The eco-system of hardware, software and service providers need to continue to innovate to reduce these barriers to help unlock the potential of 3D Printing.
Is 3D Printing About To Go Mainstream?
The ‘Technology Adoption Life Cycle Model’ developed by Geoffrey Moore (first set out in his book ‘Crossing The Chasm’), is a useful psychographic model that links buyer attitudes to market penetration of a technology product/service.
The concept applies a normal distribution to a given population, then splits it into five distinct customer groups according to level of penetration, each with their own characteristics.
The first two groups, the innovators (technology enthusiasts) and early adopters (visionaries), are most open to new ideas and make up 16% of the market penetration. The R&D departments using 3D Printing for Prototyping would be a classic target segment.
The third group, the early majority (pragmatists) making up 34% of the market penetration, are the most critical due to their size and ability to go beyond the initial, niche applications and represent breaking into the mainstream. These pragmatists are also the most challenging at this stage of market development, as they need more evidence than either the innovators or early adopters, to give them confidence to make big strategic decisions on new uses. For 3D Printing, this is likely to mean moving beyond the heartland of prototyping to develop new revenue streams for after-sales and transforming the business model to switch production methods for end components.

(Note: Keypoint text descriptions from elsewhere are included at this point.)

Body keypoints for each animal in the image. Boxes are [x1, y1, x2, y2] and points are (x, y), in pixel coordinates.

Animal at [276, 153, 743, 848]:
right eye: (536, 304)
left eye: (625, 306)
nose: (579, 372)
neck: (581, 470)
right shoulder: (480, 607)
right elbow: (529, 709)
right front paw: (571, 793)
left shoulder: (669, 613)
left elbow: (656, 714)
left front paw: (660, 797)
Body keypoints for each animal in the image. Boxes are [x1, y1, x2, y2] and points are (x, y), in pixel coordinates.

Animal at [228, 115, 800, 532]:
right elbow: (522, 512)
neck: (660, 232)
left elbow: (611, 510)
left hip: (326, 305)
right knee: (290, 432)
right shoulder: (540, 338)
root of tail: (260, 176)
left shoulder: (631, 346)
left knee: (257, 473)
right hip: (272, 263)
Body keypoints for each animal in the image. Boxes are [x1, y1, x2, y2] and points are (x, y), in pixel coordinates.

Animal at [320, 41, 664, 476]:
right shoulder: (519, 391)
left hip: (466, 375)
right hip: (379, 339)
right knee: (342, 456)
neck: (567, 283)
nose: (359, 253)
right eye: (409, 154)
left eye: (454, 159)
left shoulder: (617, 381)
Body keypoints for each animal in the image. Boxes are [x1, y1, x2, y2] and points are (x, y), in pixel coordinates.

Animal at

For many technologies, products and services, consumers make up an important part of the market and are needed to truly achieve mainstream status.
AddVantage Strategy commissioned a survey in July 2020 of over 1,600 UK Adults on their usage and consideration for owning a 3D Printer at home, with the key findings:
- Awareness: The 3D Printing industry has done a great job at driving awareness (89%).

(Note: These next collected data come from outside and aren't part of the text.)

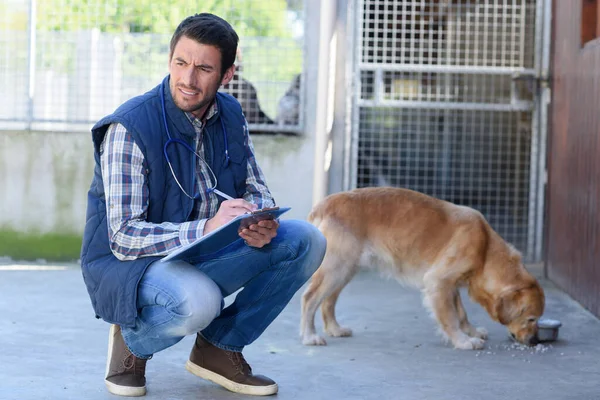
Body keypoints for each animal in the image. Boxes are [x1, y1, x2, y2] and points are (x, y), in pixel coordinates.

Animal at [300, 188, 544, 350]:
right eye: (532, 319)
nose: (535, 341)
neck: (485, 248)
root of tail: (322, 205)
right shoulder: (438, 281)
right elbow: (450, 317)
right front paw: (463, 341)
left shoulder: (450, 285)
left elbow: (461, 313)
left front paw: (471, 331)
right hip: (337, 268)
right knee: (310, 298)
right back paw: (310, 336)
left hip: (346, 270)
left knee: (328, 302)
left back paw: (335, 328)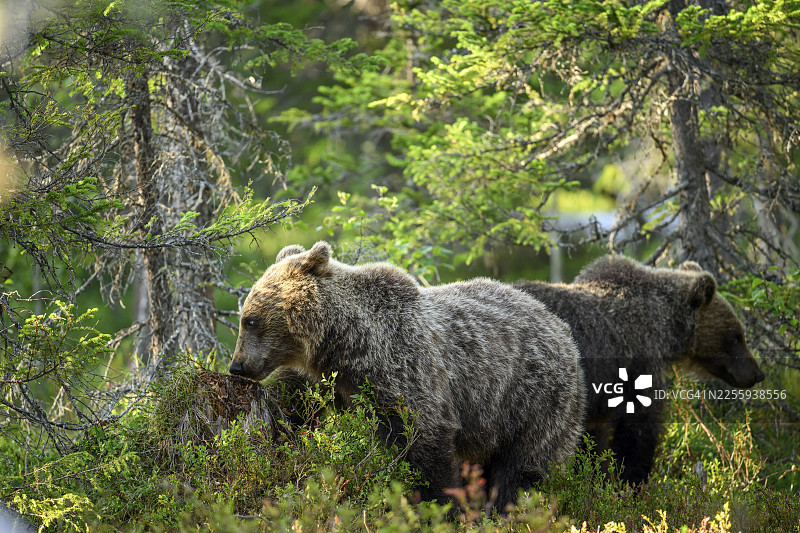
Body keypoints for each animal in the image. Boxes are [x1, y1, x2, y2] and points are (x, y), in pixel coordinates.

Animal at [229, 241, 586, 510]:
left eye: (250, 320)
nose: (237, 366)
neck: (346, 342)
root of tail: (560, 327)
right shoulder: (328, 379)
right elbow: (292, 402)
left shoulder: (407, 368)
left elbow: (424, 438)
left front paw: (439, 506)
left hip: (532, 399)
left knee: (523, 466)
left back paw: (506, 508)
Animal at [513, 256, 764, 487]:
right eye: (736, 336)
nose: (757, 374)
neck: (665, 329)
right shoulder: (637, 365)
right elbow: (638, 430)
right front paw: (630, 481)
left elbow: (594, 440)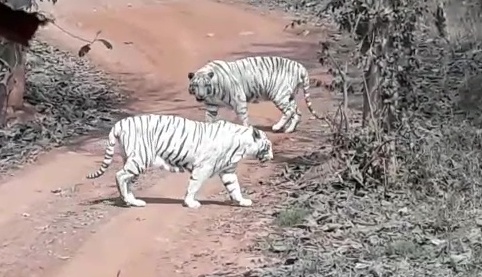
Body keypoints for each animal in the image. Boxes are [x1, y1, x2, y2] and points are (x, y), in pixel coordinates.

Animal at [86, 113, 274, 207]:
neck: (242, 147)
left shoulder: (228, 171)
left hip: (134, 161)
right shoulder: (203, 168)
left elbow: (234, 187)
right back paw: (126, 200)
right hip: (140, 158)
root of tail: (120, 123)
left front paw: (242, 201)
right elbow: (194, 186)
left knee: (127, 180)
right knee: (119, 175)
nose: (272, 157)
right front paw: (190, 203)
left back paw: (134, 201)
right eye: (268, 146)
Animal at [186, 55, 326, 133]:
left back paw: (277, 127)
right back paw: (289, 130)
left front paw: (247, 129)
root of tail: (300, 66)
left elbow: (243, 117)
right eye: (196, 85)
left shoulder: (239, 99)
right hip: (289, 95)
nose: (200, 96)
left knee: (289, 111)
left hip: (278, 94)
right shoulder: (211, 105)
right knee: (297, 112)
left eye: (206, 85)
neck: (213, 91)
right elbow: (209, 119)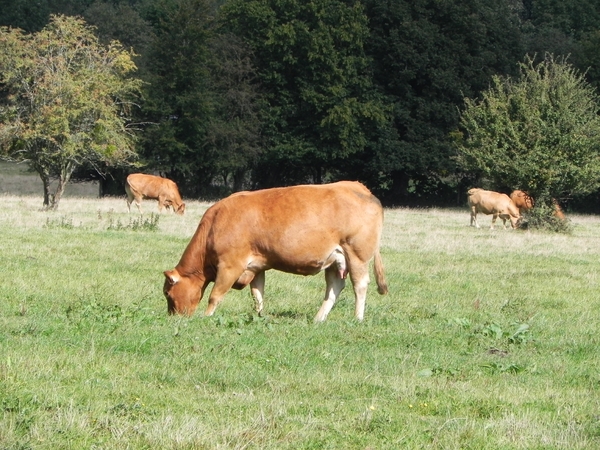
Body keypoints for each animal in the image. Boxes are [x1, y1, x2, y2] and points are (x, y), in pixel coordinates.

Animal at [163, 181, 390, 322]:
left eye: (167, 293)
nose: (173, 317)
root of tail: (358, 186)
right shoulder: (256, 267)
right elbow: (257, 294)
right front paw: (259, 316)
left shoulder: (230, 265)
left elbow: (215, 294)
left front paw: (207, 316)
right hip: (336, 259)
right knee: (334, 287)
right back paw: (319, 318)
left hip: (357, 255)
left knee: (360, 285)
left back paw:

- Penetration: In-home penetration at only 3% (no doubt centred on technology enthusiasts), indicates the consumer market is well below the 16% threshold considered mainstream. For comparison penetration of 2D printers (82%) and personal computers (98%) (source: Statista) shows both the headroom for growth for 3D Printing and the distance still to be travelled.
- Consideration: Whilst 36% of consumers claim they are considering owning a 3D Printer, a further 50% are not. The barriers to adoption around cost, accessibility and lack of compelling use cases, are likely to be even higher than with business professionals, so much work to be done to penetrate the consumer mainstream.
Whilst 3D Printing is far from penetrating the consumer mainstream, more headway has been made with Industry. A survey in April 2019 of 900 global manufacturing companies indicated that 18% now use 3D Printing in serial production of end parts and components, so it has now broken into the Industrial mainstream.
Technology Adoption Life Cycle – Consumer and Industry Market Penetration
3D Printing is becoming an increasingly important manufacturing process, not least in its support for Industry 4.0, having now broken into the Industrial mainstream through penetration into end parts and components.
There remains much work still to do to overcome cost, accessibility and performance barriers to unlock the full market potential.